Jhanwar Suresh C
Departments of Pathology and Medicine, Memorial Sloan Kettering Cancer Center, 1275 York Avenue, New York, NY 10065, USA.
Adv Biol Regul. 2015 May;58:28-37. doi: 10.1016/j.jbior.2014.11.002. Epub 2014 Nov 20.

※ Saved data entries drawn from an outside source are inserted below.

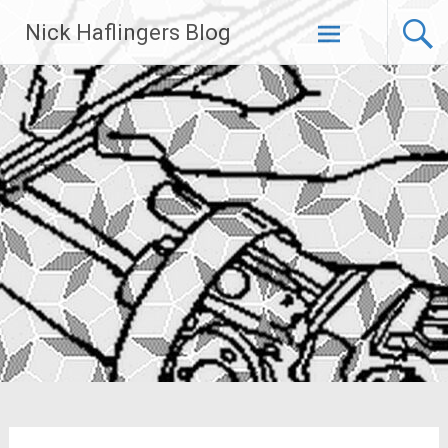
Zum
Nick Haflingers Blog
Inhalt
springen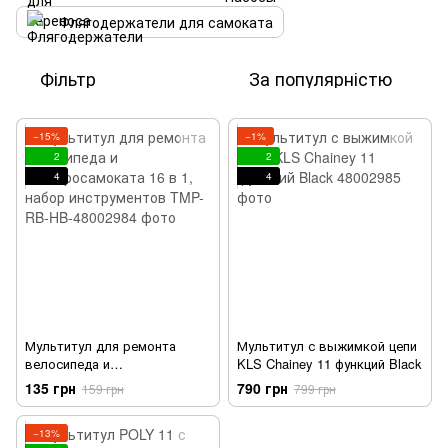
Флягодержатели для самоката
Фільтр
За популярністю
−15%
−1%
2
2
4
4
Мультитул для ремонта
Мультитул с выжимкой цепи
велосипеда и
KLS Chainey 11 функций Black
электросамоката 16 в 1,
135 грн
790 грн
159 грн
799 грн
набор инструментов
−13%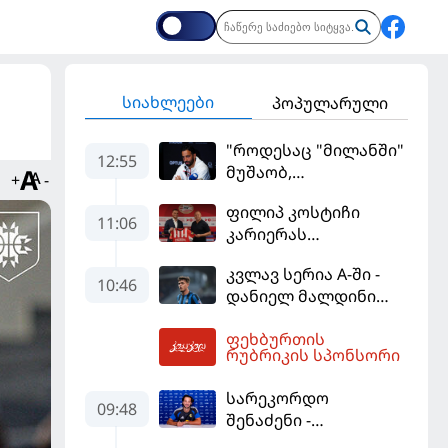
სიახლეები
პოპულარული
"როდესაც "მილანში"
12:55
მუშაობ,
+
-
ტიტულისთვის უნდა
ფილიპ კოსტიჩი
იბრძოლო" -
11:06
კარიერას
ამორიმმა
ერედივიონში
"როსონერის" ფანები
კვლავ სერია A-ში -
განაგრძობს
დააიმედა
10:46
დანიელ მალდინი
"კალიარის"
ფეხბურთის
ღირსებას დაიცავს
13:17
რუბრიკის სპონსორი
სარეკორდო
09:48
შენაძენი -
ტრაფორდი პრემიერ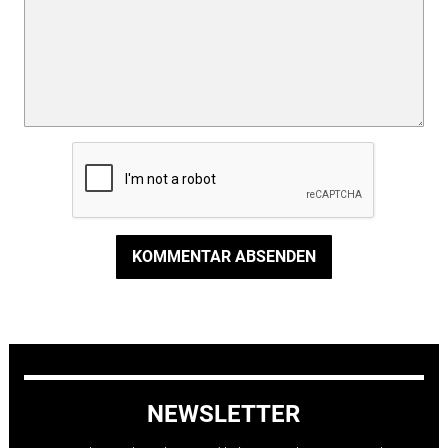
KOMMENTAR ABSENDEN
NEWSLETTER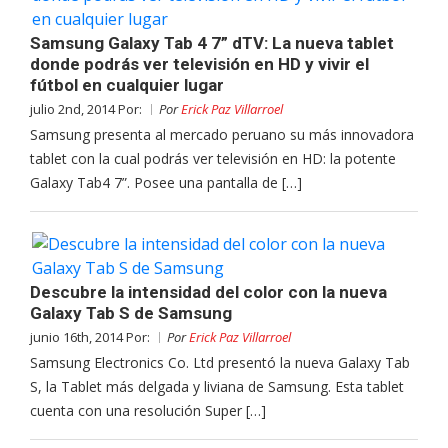
Samsung Galaxy Tab 4 7” dTV: La nueva tablet
donde podrás ver televisión en HD y vivir el
fútbol en cualquier lugar
julio 2nd, 2014 Por:
Por
Erick Paz Villarroel
Samsung presenta al mercado peruano su más innovadora
tablet con la cual podrás ver televisión en HD: la potente
Galaxy Tab4 7”. Posee una pantalla de […]
Descubre la intensidad del color con la nueva
Galaxy Tab S de Samsung
junio 16th, 2014 Por:
Por
Erick Paz Villarroel
Samsung Electronics Co. Ltd presentó la nueva Galaxy Tab
S, la Tablet más delgada y liviana de Samsung. Esta tablet
cuenta con una resolución Super […]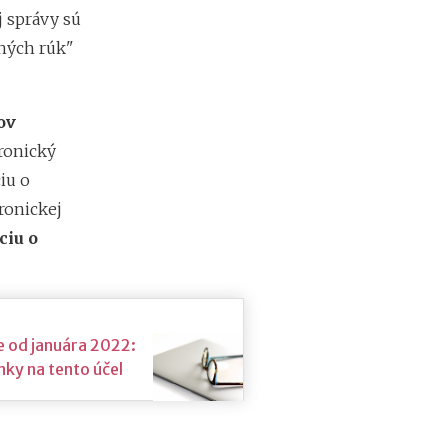
b
j správy sú
i
ť
ných rúk"
?
ov
N
o
tronický
v
iu o
é
p
ronickej
o
ciu o
d
m
i
e
n
e od januára 2022:
k
y
ky na tento účel
p
r
e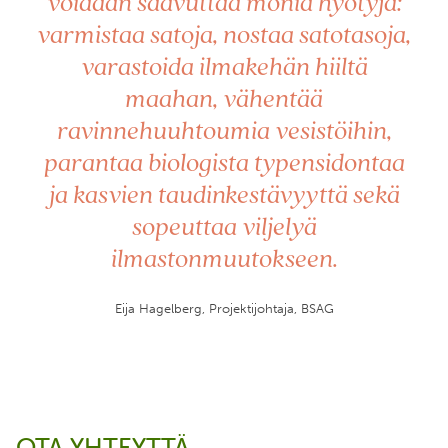
voidaan saavuttaa monia hyötyjä:
varmistaa satoja, nostaa satotasoja,
varastoida ilmakehän hiiltä
maahan, vähentää
ravinnehuuhtoumia vesistöihin,
parantaa biologista typensidontaa
ja kasvien taudinkestävyyttä sekä
sopeuttaa viljelyä
ilmastonmuutokseen.
Eija Hagelberg, Projektijohtaja, BSAG
OTA YHTEYTTÄ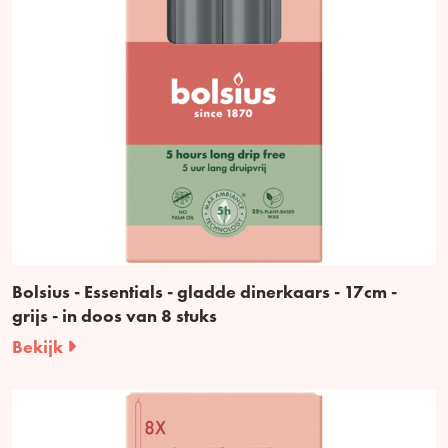
Bolsius - Essentials - gladde dinerkaars - 17cm -
grijs - in doos van 8 stuks
Bekijk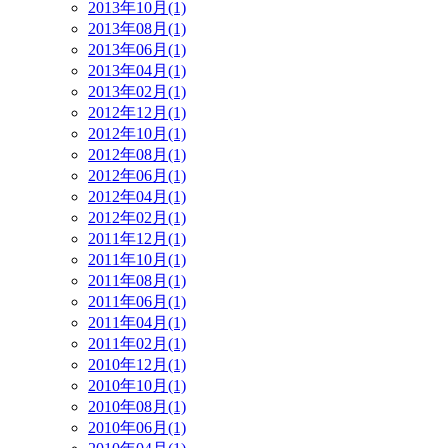
2013年10月(1)
2013年08月(1)
2013年06月(1)
2013年04月(1)
2013年02月(1)
2012年12月(1)
2012年10月(1)
2012年08月(1)
2012年06月(1)
2012年04月(1)
2012年02月(1)
2011年12月(1)
2011年10月(1)
2011年08月(1)
2011年06月(1)
2011年04月(1)
2011年02月(1)
2010年12月(1)
2010年10月(1)
2010年08月(1)
2010年06月(1)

Myelodysplastic syndromes (MDS) are a highly heterogenous group of hematopoietic tumors, mainly due to variable clinical features and diverse set of cytogenetic, molecular genetic and epigenetic lesions. The major clinical features of MDS are ineffective hematopoiesis, peripheral cytopenias, and an increased risk of transformation to acute myeloid leukemias, which in turn is most likely determined by specific genetic abnormalities and other presenting hematologic features. The risk of developing MDS is relatively higher in some genetic syndromes such as Fanconi anemia and receipt of chemotherapy and radiation treatment. In recent years a significant progress has occurred and a vast literatures has become available including the spectrum of cytogenetic abnormalities, gene mutations relating to RNA splicing machinery, epigenetic regulation of gene expression and signaling pathways associated with MDS pathogenesis, which have provided opportunities to understand the molecular mechanisms as well as employ targeted therapeutic approaches to treat MDS. The cytogenetic abnormalities detected in MDS varies from a single abnormality to complex karyotype not easily amenable to conventional cytogenetic analysis. In such cases, array based high resolution genomic analysis detected abnormalities, which are diagnostic as well as prognostic. The most common driver gene mutations detected in patients with MDS include RNA splicing (SF3B1,SRSF2,U2F1,ZRSR2), DNA methylation (TET2,DNMT3A,IDH1/IDH2), chromatin modification (ASXL1,EZH2), transcription regulation (RUNX1,BCOR) and DNA repair control p53. A small subset of MDS arise due to deregulation of RAS pathway, mainly due to NRAS/KRAS/NF1 mutations. Identification of these mutations and pathways have provided opportunities for oncologists to target these patients with specific therapies. Several drugs which either target the spliceosome, oncogenic RAS signaling, or hypomethylating agents have been employed to successfully treat MDS patients.
骨髓增生异常综合征(MDS)是一组高度异质性的造血肿瘤,主要归因于临床特征不一以及细胞遗传学、分子遗传学和表观遗传学病变的多样性。MDS的主要临床特征为造血无效、外周血细胞减少以及转化为急性髓系白血病的风险增加,而这反过来很可能由特定的基因异常和其他血液学表现特征所决定。在某些遗传综合征(如范可尼贫血)以及接受化疗和放疗的情况下,发生MDS的风险相对较高。近年来已取得显著进展,有大量文献可供参考,内容涵盖细胞遗传学异常谱、与RNA剪接机制相关的基因突变、基因表达的表观遗传调控以及与MDS发病机制相关的信号通路,这些都为了解分子机制以及采用靶向治疗方法治疗MDS提供了机会。在MDS中检测到的细胞遗传学异常从单一异常到复杂核型不等,传统细胞遗传学分析难以对其进行分析。在这种情况下,基于阵列的高分辨率基因组分析可检测到具有诊断和预后价值的异常。在MDS患者中检测到的最常见驱动基因突变包括RNA剪接(SF3B1、SRSF2、U2F1、ZRSR2)、DNA甲基化(TET2、DNMT3A、IDH1/IDH2)、染色质修饰(ASXL1、EZH2)、转录调控(RUNX1、BCOR)以及DNA修复控制p53。一小部分MDS是由于RAS通路失调引起的,主要是由于NRAS/KRAS/NF1突变。这些突变和通路的鉴定为肿瘤学家针对这些患者采用特定疗法提供了机会。几种靶向剪接体、致癌RAS信号或去甲基化药物已被用于成功治疗MDS患者。